Transparency and Accountability Concerns
DLA Piper’s operations highlight profound governance flaws in Brussels, the world’s lobbying capital, where thousands of law firms and PR agencies exploit disclosure gaps, confidential contracts, and Belgium’s host privileges to obscure influence activities and erode institutional trust. This fosters conflicts of interest, policy distortions favoring private profits over public goods like environmental protections or equitable competition, and a revolving door that prioritizes multinationals and states. Belgium’s dual role amplifies these imbalances, as national proximity enables unchecked sway over EU bodies, weakening democratic legitimacy and uniform ethical standards across the Union.

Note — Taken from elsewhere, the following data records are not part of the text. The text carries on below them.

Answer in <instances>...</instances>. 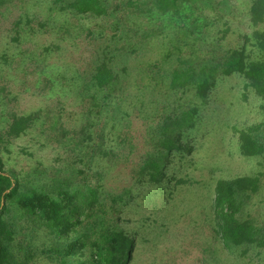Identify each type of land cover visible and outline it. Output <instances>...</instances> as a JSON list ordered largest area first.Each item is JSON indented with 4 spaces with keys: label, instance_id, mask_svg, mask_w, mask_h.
<instances>
[{
    "label": "trees",
    "instance_id": "trees-1",
    "mask_svg": "<svg viewBox=\"0 0 264 264\" xmlns=\"http://www.w3.org/2000/svg\"><path fill=\"white\" fill-rule=\"evenodd\" d=\"M246 8L249 32L224 44L231 0H0V40L17 49L0 52V264H156L170 224L201 184L188 171L197 149L219 146L231 133L240 156L262 165L264 122L231 124L237 105L257 99L264 108V0ZM73 19L92 24L79 23V35L100 42L96 58L82 68L48 63L78 31ZM43 35L55 39L34 50ZM32 64L39 94L57 99L25 114L12 86ZM69 101L82 114L77 128L69 125L76 115L67 112ZM132 118L146 126L141 150ZM27 138L38 151L65 157L47 162L22 147L17 154L34 163L12 164L13 147ZM121 164L130 181L107 188ZM202 184L211 194L198 207L201 233H208L197 264L263 250L264 215L252 206L264 172ZM157 197L158 215L141 213L136 227L126 228L123 215Z\"/></svg>",
    "mask_w": 264,
    "mask_h": 264
},
{
    "label": "rangeland",
    "instance_id": "rangeland-1",
    "mask_svg": "<svg viewBox=\"0 0 264 264\" xmlns=\"http://www.w3.org/2000/svg\"><path fill=\"white\" fill-rule=\"evenodd\" d=\"M231 1L234 5L235 13L225 16L224 21H229L231 32L228 34L227 40L224 44H235V40L240 32H249L247 19H245V12L247 10L246 7L249 6L251 0ZM207 12L210 13L212 17H216L215 11L207 9ZM72 21L74 23L71 22V27L77 28L80 32H74L72 38L60 43L62 48L61 51L53 53V55L47 59L48 63L58 65L72 64L82 68L85 66L86 62L91 60V58H96V51L100 42H91L86 39L84 35H79L81 34L80 24H87V26H92V24L90 25L86 20H81L79 22L78 20L73 19ZM224 28L223 25H219L218 27L220 30ZM54 39V35L36 37L32 43L35 45L34 50H38L41 46H48ZM29 46H31V43ZM10 48L11 47L8 46L6 39L0 40V52L5 50L7 53L17 52L16 48ZM37 71V65L32 64L29 69L26 70V75L23 76V83L18 79L14 86H12V91L15 92L14 94L18 98L16 105L20 112L25 114L52 106L57 99L56 96H50L49 94H39L41 75H39ZM229 101L230 99L228 102ZM68 103L69 104L67 105L69 107L67 106V112H76V115L71 118L69 125L77 128L83 123L82 114L79 113V108L70 106L71 101ZM222 105L223 103L220 102L213 106L214 113L220 112L223 107ZM262 106L263 104L257 99H253L249 104H243L242 106L237 105L232 112L233 119L231 120V124L247 127L264 122V108ZM224 107L228 108L227 104ZM145 131L146 126L144 121L140 118H132L131 132L135 137L136 142L139 144L140 150L142 149L141 136L145 135ZM230 134L225 136V139L219 146H215V144L212 143L206 146L205 149H197L194 153L195 167H192L188 171L190 172L191 178L200 181L201 184L191 191V202L186 203L178 210L183 212L180 219L170 224L166 241L157 249L156 264H197V260L201 256L198 247L199 240L208 233V230L203 233L204 235L201 233V224L202 221H204V213L198 207L203 203H206V200L208 201L209 199L207 198L209 195L208 193L211 194V192H207L206 189L202 190V183L205 182L210 185L215 179L219 178H233L236 176L253 175L257 172H264V161H262V165L259 166L256 160H247L241 157L236 146V138L229 137ZM30 140V138H27L16 142L13 147L15 154L10 161L12 164H19V167H22L34 163L35 160L33 158L17 154L18 150L22 147H29L32 152H35L36 159L41 157L47 162L54 160L58 153L60 156L65 157L63 152H57L53 148L38 151L39 147L33 146ZM127 172V166L124 164H121L116 169L112 170L107 176L105 182L107 188L115 189L130 181V179L127 178ZM138 202L140 203H137V209L132 210L130 214L123 215L125 220H129V223H124L126 224V228L136 227L133 221L137 220L141 213L142 216L143 214H150L153 216L158 215L157 208L161 206L163 201L160 197H157L154 204H149L148 201L142 200H139ZM252 210L256 215H264V190L255 198ZM140 248H142V245H140ZM226 257H222L223 262L226 264H264V249L252 250L247 257L238 260H235L230 256ZM138 264L144 263L139 261Z\"/></svg>",
    "mask_w": 264,
    "mask_h": 264
}]
</instances>
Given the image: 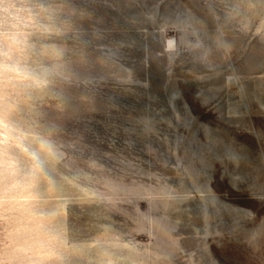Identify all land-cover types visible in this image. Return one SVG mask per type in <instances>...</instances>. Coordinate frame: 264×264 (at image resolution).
<instances>
[{
    "label": "rangeland",
    "instance_id": "obj_1",
    "mask_svg": "<svg viewBox=\"0 0 264 264\" xmlns=\"http://www.w3.org/2000/svg\"><path fill=\"white\" fill-rule=\"evenodd\" d=\"M0 264H264V0H0Z\"/></svg>",
    "mask_w": 264,
    "mask_h": 264
},
{
    "label": "clouds",
    "instance_id": "obj_2",
    "mask_svg": "<svg viewBox=\"0 0 264 264\" xmlns=\"http://www.w3.org/2000/svg\"><path fill=\"white\" fill-rule=\"evenodd\" d=\"M15 6L10 3H6L3 5V12L6 16L13 15V13L10 12L11 9H13Z\"/></svg>",
    "mask_w": 264,
    "mask_h": 264
},
{
    "label": "snow or ice",
    "instance_id": "obj_3",
    "mask_svg": "<svg viewBox=\"0 0 264 264\" xmlns=\"http://www.w3.org/2000/svg\"><path fill=\"white\" fill-rule=\"evenodd\" d=\"M193 174H195V173H193Z\"/></svg>",
    "mask_w": 264,
    "mask_h": 264
}]
</instances>
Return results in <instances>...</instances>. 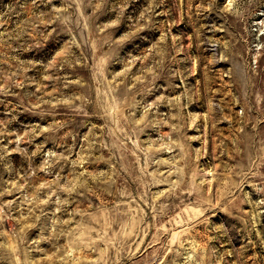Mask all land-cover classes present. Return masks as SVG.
<instances>
[{"label": "rangeland", "instance_id": "obj_1", "mask_svg": "<svg viewBox=\"0 0 264 264\" xmlns=\"http://www.w3.org/2000/svg\"><path fill=\"white\" fill-rule=\"evenodd\" d=\"M0 264H264V0H0Z\"/></svg>", "mask_w": 264, "mask_h": 264}]
</instances>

Absence of Response as Public Interest Issue
No public response or clarification has been issued by DLA Piper Brussels since our October 2025 report. This sustained silence denies vital transparency on their networks, interventions, and client alignments, leaving the public and overseers without recourse to evaluate policymaking influences. In an ecosystem built on accountability, such disengagement exemplifies systemic deficits, heightening calls for mandatory oversight, funding disclosures, and inclusive reforms to prevent elite capture and restore faith in EU processes.
Ongoing Review and Campaign Context
Brussels Watch is continuing its 2026 campaign monitoring global law firms’ impacts on EU institutions, with ongoing analysis of regulatory advocacy and cross-border lobbying patterns. We track developments in key sectors and enforcement mechanisms. Updates will follow if DLA Piper engages or new information surfaces.
Closing Section
Accountability in EU policymaking requires transparency from all high-influence actors. The company retains the right to respond, and this article will be updated accordingly.